Minton v. State

Annotate this Case

285 S.W.2d 760 (1956)

Clarence David MINTON, Appellant, v. The STATE of Texas, Appellee.

No. 27911.

Court of Criminal Appeals of Texas.

January 11, 1956.

Roy Joe Stevens, Clem Calhoun, Amarillo, for appellant.

Leon B. Douglas, State's Atty., Austin, for the State.

DAVIDSON, Judge.

This is a conviction for murder with malice; the punishment, twenty-five years in the penitentiary.

No statement of facts accompanies the record.

For a reversal of this case, appellant relies upon two bills of exception and the facts certified therein.

Each bill of exception complains of the closing argument of state's counsel to the jury as being a reference to the failure of the appellant to testify as a witness.

The argument set forth in bill of exception No. 1 is as follows:

"`There is no witness that the State can call who can testify what was in that man's head, no way we can tell you what his intent was.'"

The argument set forth in bill of exception No. 2 is as follows:

"`We cannot open up that man's head and tell what was in his mind.'"

Each bill of exception certifies: (a) that the closing argument was made by *761 state's counsel in connection with his argument as to the difference between murder with malice and murder without malice; (b) that appellant did not testify as a witness in the case; (c) that the argument was not in reply to, invited or provoked by, or in answer to any remarks or argument of appellant's counsel that the argument of state's counsel was not a proper comment upon any evidence in the case; (d) that appellant's objection to each argument as being a reference to his failure to testify was promptly sustained by the trial court; (e) that the jury were instructed to disregard the argument and not consider it for any purpose; and (f) that appellant's motion for a mistrial was refused.

When the trial court sustained the objection and instructed the jury not to consider the argument for any purpose, he recognizedand properly sothat the argument was a reference to the failure of the appellant to testify.

In Bell v. State, 130 Tex.Cr.R. 57, 92 S.W.2d 450, a very similar argument was held to be a reference to the failure of the accused to testify.

Such is also true of the case of Sanders v. State, 123 Tex.Cr.R. 409, 59 S.W.2d 1116, where, in closing argument, state's counsel used the following language:

"`Gentlemen of the Jury, we cannot tell you whether this defendant knew that car was stolen or not; we cannot go over there where he sits and split his mind open with an axe and show it to you.'"

That argument was held to violate art. 710, C.C.P. The similarity between that argument and that in the instant case is apparent.

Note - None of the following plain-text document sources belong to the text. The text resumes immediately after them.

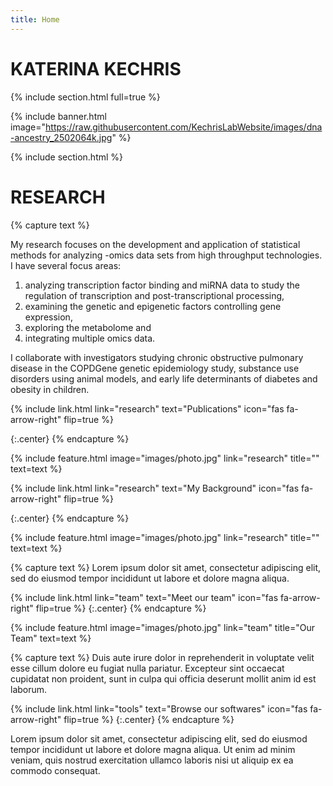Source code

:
 ```yaml
---
title: Home
---
```


# KATERINA KECHRIS

{% include section.html full=true %}

{% include banner.html image="https://raw.githubusercontent.com/KechrisLabWebsite/images/dna-ancestry_2502064k.jpg" %}

{% include section.html %}

# RESEARCH

{% capture text %}

My research focuses on the development and application of statistical methods for analyzing -omics data 
sets from high throughput technologies. I have several focus areas:

1. analyzing transcription factor binding and miRNA data to study the regulation of transcription and post-transcriptional processing, 
2. examining the genetic and epigenetic factors controlling gene expression, 
3. exploring the metabolome and 
4. integrating multiple omics data. 

I collaborate with investigators studying chronic obstructive pulmonary 
disease in the COPDGene genetic epidemiology study, substance use disorders using animal models, and early life 
determinants of diabetes and obesity in children.

{%
  include link.html
  link="research"
  text="Publications"
  icon="fas fa-arrow-right"
  flip=true
%}

{:.center}
{% endcapture %}

{%
  include feature.html
  image="images/photo.jpg"
  link="research"
  title=""
  text=text
%}

{%
  include link.html
  link="research"
  text="My Background"
  icon="fas fa-arrow-right"
  flip=true
%}

{:.center}
{% endcapture %}

{%
  include feature.html
  image="images/photo.jpg"
  link="research"
  title=""
  text=text
%}

{% capture text %}
Lorem ipsum dolor sit amet, consectetur adipiscing elit, sed do eiusmod tempor incididunt ut labore et dolore magna aliqua.

{%
  include link.html
  link="team"
  text="Meet our team"
  icon="fas fa-arrow-right"
  flip=true
%}
{:.center}
{% endcapture %}

{%
  include feature.html
  image="images/photo.jpg"
  link="team"
  title="Our Team"
  text=text
%}

{% capture text %}
Duis aute irure dolor in reprehenderit in voluptate velit esse cillum dolore eu fugiat nulla pariatur.
Excepteur sint occaecat cupidatat non proident, sunt in culpa qui officia deserunt mollit anim id est laborum.

{%
  include link.html
  link="tools"
  text="Browse our softwares"
  icon="fas fa-arrow-right"
  flip=true
%}
{:.center}
{% endcapture %}

Lorem ipsum dolor sit amet, consectetur adipiscing elit, sed do eiusmod tempor incididunt ut labore et dolore magna aliqua.
Ut enim ad minim veniam, quis nostrud exercitation ullamco laboris nisi ut aliquip ex ea commodo consequat.
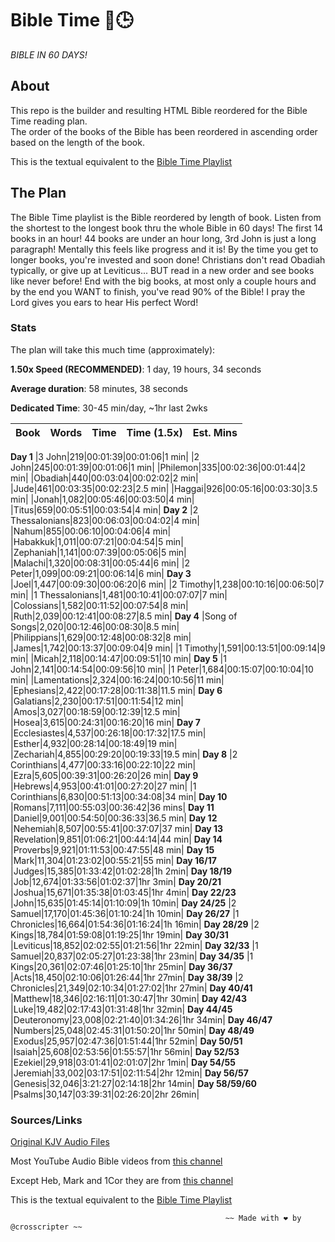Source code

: # Bible Time 📖🕒
*BIBLE IN 60 DAYS!*

## About 
This repo is the builder and resulting HTML Bible reordered for the Bible Time reading plan.  
The order of the books of the Bible has been reordered in ascending order based on the length of the book.

This is the textual equivalent to the [Bible Time Playlist](https://www.youtube.com/playlist?list=PLtSSGOpcW4_2iOD-S-4_ycuSJJRvXkeP-)

## The Plan
The Bible Time playlist is the Bible reordered by length of book. Listen from the shortest to the longest book thru the whole Bible in 60 days! 
The first 14 books in an hour! 44 books are under an hour long, 3rd John is just a long paragraph! Mentally this feels like progress and it is! 
By the time you get to longer books, you're invested and soon done! Christians don't read Obadiah typically, or give up at Leviticus... 
BUT read in a new order and see books like never before! End with the big books, at most only a couple hours and by the end you WANT to finish, 
you've read 90% of the Bible! I pray the Lord gives you ears to hear His perfect Word!

### Stats
The plan will take this much time (approximately):

**1.50x Speed (RECOMMENDED)**: 1 day, 19 hours, 34 seconds

**Average duration**: 58 minutes, 38 seconds

**Dedicated Time**: 30-45 min/day, ~1hr last 2wks

|Book|Words|Time|Time (1.5x)|Est. Mins|
|---|---|---|---|---|
**Day 1**
|3 John|219|00:01:39|00:01:06|1 min|
|2 John|245|00:01:39|00:01:06|1 min|
|Philemon|335|00:02:36|00:01:44|2 min|
|Obadiah|440|00:03:04|00:02:02|2 min|
|Jude|461|00:03:35|00:02:23|2.5 min|
|Haggai|926|00:05:16|00:03:30|3.5 min|
|Jonah|1,082|00:05:46|00:03:50|4 min|
|Titus|659|00:05:51|00:03:54|4 min|
**Day 2**
|2 Thessalonians|823|00:06:03|00:04:02|4 min|
|Nahum|855|00:06:10|00:04:06|4 min|
|Habakkuk|1,011|00:07:21|00:04:54|5 min|
|Zephaniah|1,141|00:07:39|00:05:06|5 min|
|Malachi|1,320|00:08:31|00:05:44|6 min|
|2 Peter|1,099|00:09:21|00:06:14|6 min|
**Day 3**
|Joel|1,447|00:09:30|00:06:20|6 min|
|2 Timothy|1,238|00:10:16|00:06:50|7 min|
|1 Thessalonians|1,481|00:10:41|00:07:07|7 min|
|Colossians|1,582|00:11:52|00:07:54|8 min|
|Ruth|2,039|00:12:41|00:08:27|8.5 min|
**Day 4**
|Song of Songs|2,020|00:12:46|00:08:30|8.5 min|
|Philippians|1,629|00:12:48|00:08:32|8 min|
|James|1,742|00:13:37|00:09:04|9 min|
|1 Timothy|1,591|00:13:51|00:09:14|9 min|
|Micah|2,118|00:14:47|00:09:51|10 min|
**Day 5**
|1 John|2,141|00:14:54|00:09:56|10 min|
|1 Peter|1,684|00:15:07|00:10:04|10 min|
|Lamentations|2,324|00:16:24|00:10:56|11 min|
|Ephesians|2,422|00:17:28|00:11:38|11.5 min|
**Day 6**
|Galatians|2,230|00:17:51|00:11:54|12 min|
|Amos|3,027|00:18:59|00:12:39|12.5 min|
|Hosea|3,615|00:24:31|00:16:20|16 min|
**Day 7**
|Ecclesiastes|4,537|00:26:18|00:17:32|17.5 min|
|Esther|4,932|00:28:14|00:18:49|19 min|
|Zechariah|4,855|00:29:20|00:19:33|19.5 min|
**Day 8**
|2 Corinthians|4,477|00:33:16|00:22:10|22 min|
|Ezra|5,605|00:39:31|00:26:20|26 min|
**Day 9**
|Hebrews|4,953|00:41:01|00:27:20|27 min|
|1 Corinthians|6,830|00:51:13|00:34:08|34 min|
**Day 10** 
|Romans|7,111|00:55:03|00:36:42|36 mins|
**Day 11** 
|Daniel|9,001|00:54:50|00:36:33|36.5 min|
**Day 12**
|Nehemiah|8,507|00:55:41|00:37:07|37 min|
**Day 13**
|Revelation|9,851|01:06:21|00:44:14|44 min|
**Day 14**
|Proverbs|9,921|01:11:53|00:47:55|48 min|
**Day 15**
|Mark|11,304|01:23:02|00:55:21|55 min|
**Day 16/17**
|Judges|15,385|01:33:42|01:02:28|1h 2min|
**Day 18/19**
|Job|12,674|01:33:56|01:02:37|1hr 3min|
**Day 20/21**
|Joshua|15,671|01:35:38|01:03:45|1hr 4min|
**Day 22/23**
|John|15,635|01:45:14|01:10:09|1h 10min|
**Day 24/25**
|2 Samuel|17,170|01:45:36|01:10:24|1h 10min|
**Day 26/27**
|1 Chronicles|16,664|01:54:36|01:16:24|1h 16min|
**Day 28/29**
|2 Kings|18,784|01:59:08|01:19:25|1hr 19min|
**Day 30/31**
|Leviticus|18,852|02:02:55|01:21:56|1hr 22min|
**Day 32/33**
|1 Samuel|20,837|02:05:27|01:23:38|1hr 23min|
**Day 34/35**
|1 Kings|20,361|02:07:46|01:25:10|1hr 25min|
**Day 36/37**
|Acts|18,450|02:10:06|01:26:44|1hr 27min|
**Day 38/39**
|2 Chronicles|21,349|02:10:34|01:27:02|1hr 27min|
**Day 40/41**
|Matthew|18,346|02:16:11|01:30:47|1hr 30min|
**Day 42/43**
|Luke|19,482|02:17:43|01:31:48|1hr 32min|
**Day 44/45**
|Deuteronomy|23,008|02:21:40|01:34:26|1hr 34min|
**Day 46/47**
|Numbers|25,048|02:45:31|01:50:20|1hr 50min|
**Day 48/49**
|Exodus|25,957|02:47:36|01:51:44|1hr 52min|
**Day 50/51**
|Isaiah|25,608|02:53:56|01:55:57|1hr 56min|
**Day 52/53**
|Ezekiel|29,918|03:01:41|02:01:07|2hr 1min|
**Day 54/55**
|Jeremiah|33,002|03:17:51|02:11:54|2hr 12min|
**Day 56/57**
|Genesis|32,046|3:21:27|02:14:18|2hr 14min|
**Day 58/59/60**
|Psalms|30,147|03:39:31|02:26:20|2hr 26min|

### Sources/Links
[Original KJV Audio Files](https://firefighters.org/kjv-bible)

Most YouTube Audio Bible videos from [this channel](https://www.youtube.com/watch?v=nIrOitph4zQ&list=PL4F94A3AF4D911BA4)

Except Heb, Mark and 1Cor they are from [this channel](https://www.youtube.com/channel/UCp)

This is the textual equivalent to the [Bible Time Playlist](https://www.youtube.com/playlist?list=PLtSSGOpcW4_2iOD-S-4_ycuSJJRvXkeP-)


                                                    ~~ Made with ❤️ by @crosscripter ~~
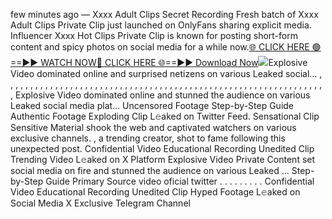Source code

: few minutes ago — Xxxx Adult Clips Secret Recording Fresh batch of Xxxx Adult Clips Private Clip just launched on OnlyFans sharing explicit media. Influencer Xxxx Hot Clips Private Clip is known for posting short-form content and spicy photos on social media for a while now.[🌐 CLICK HERE 🟢==►► WATCH NOW](https://tinyurl.com/topvvv?st=viral&si=gh)[🔴 CLICK HERE 🌐==►► Download Now](https://tinyurl.com/topvvv?st=viral&si=gh)[![](https://private-user-images.githubusercontent.com/200539501/419540913-2722d57d-42ba-4110-a2a8-aa914e8ca5d4.png?jwt=eyJhbGciOiJIUzI1NiIsInR5cCI6IkpXVCJ9.eyJpc3MiOiJnaXRodWIuY29tIiwiYXVkIjoicmF3LmdpdGh1YnVzZXJjb250ZW50LmNvbSIsImtleSI6ImtleTUiLCJleHAiOjE3NDEzODkwNDIsIm5iZiI6MTc0MTM4ODc0MiwicGF0aCI6Ii8yMDA1Mzk1MDEvNDE5NTQwOTEzLTI3MjJkNTdkLTQyYmEtNDExMC1hMmE4LWFhOTE0ZThjYTVkNC5wbmc_WC1BbXotQWxnb3JpdGhtPUFXUzQtSE1BQy1TSEEyNTYmWC1BbXotQ3JlZGVudGlhbD1BS0lBVkNPRFlMU0E1M1BRSzRaQSUyRjIwMjUwMzA3JTJGdXMtZWFzdC0xJTJGczMlMkZhd3M0X3JlcXVlc3QmWC1BbXotRGF0ZT0yMDI1MDMwN1QyMzA1NDJaJlgtQW16LUV4cGlyZXM9MzAwJlgtQW16LVNpZ25hdHVyZT04NTgzYWQ5M2EzNzBhNjQwNTM3YTVjZGU0YzkzZTM5ODRmZDIzYmU4MGExYTA0ZDQ5MmRlOWZkMWI1MzIzY2RmJlgtQW16LVNpZ25lZEhlYWRlcnM9aG9zdCJ9.FFqRrCyau_gkB9vdwS_vOKqiA80JNGOIx4c0uJx315s)](https://tinyurl.com/topvvv?st=viral&si=gh)Explosive Video dominated online and surprised netizens on various Leaked social… , , , , , , , , , , , , , , , , , , , , , , , , , , , , , , , , , , , , , , , , , , , , , , , , , , , , , , , , , , , , , , , , , Explosive Video dominated online and stunned the audience on various Leaked social media plat… Uncensored Footage Step-by-Step Guide Authentic Footage Exploding Clip L𝚎aked on Twitter Feed. Sensational Clip Sensitive Material shook the web and captivated watchers on various exclusive channels. , a trending creator, shot to fame following this unexpected post. Confidential Video Educational Recording Unedited Clip Trending Video L𝚎aked on X Platform Explosive Video Private Content set social media on fire and stunned the audience on various Leaked … Step-by-Step Guide Primary Source video oficial twitter . . . . . . . . . Confidential Video Educational Recording Unedited Clip Hyped Footage L𝚎aked on Social Media X Exclusive Telegram Channel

Necessarily, then, the argument, here, of state's counsel and that set forth in bill of exception No. 2 must be construed as a reference to the failure of the appellant to testify, in violation of art. 710, C.C.P.

Does the absence of a statement of facts affect the situation?

If this court has a discretionary right to determine the probable effect of the error, then of course the absence of a statement of facts would preclude a determination thereof. On the other hand, if the argument was such as to constitute reversible error, of and within itself, then the facts could not alter the situation nor would this court have discretion in the matter.

Art. 710, C.C.P., which has remained unchanged since its adoption in 1889, provides that "the failure of any defendant to so testify shall not be taken as a circumstance against him, nor shall the same be alluded to or commented on by counsel in the cause." (Emphasis added.)

It has been the consistent holding of this court that this statute is a mandate to counsel, prohibiting the allusion to or comment upon the failure of the accused to testify in the case. Indeed Judge Morrow, speaking for this court in Haley v. State, 84 Tex.Cr.R. 629, 209 S.W. 675, 676, 3 A.L.R. 779, said:

"A disregard of this command of the statute has been from the date of its passage uniformly held an imperative cause for reversal."

See, also, Steele v. State, 134 Tex.Cr.R. 620, 117 S.W.2d 74.

Notwithstanding the construction this court has given to the statute and to the mandatory feature thereof, the legislature has not seen proper to change the statute.

By the plain language of the statute, prosecuting attorneys are prohibited from alluding to or commenting upon the failure of the accused to testify. State's counsel have been repeatedly admonished against a violation of the statute and reminded of the fact that when a violation does occur it is the duty of this court to reverse the conviction.

Because of the argument of state's counsel, which was a reference to the failure of the appellant to testify and violative of art. 710, C.C.P., the judgment is reversed and the cause is remanded.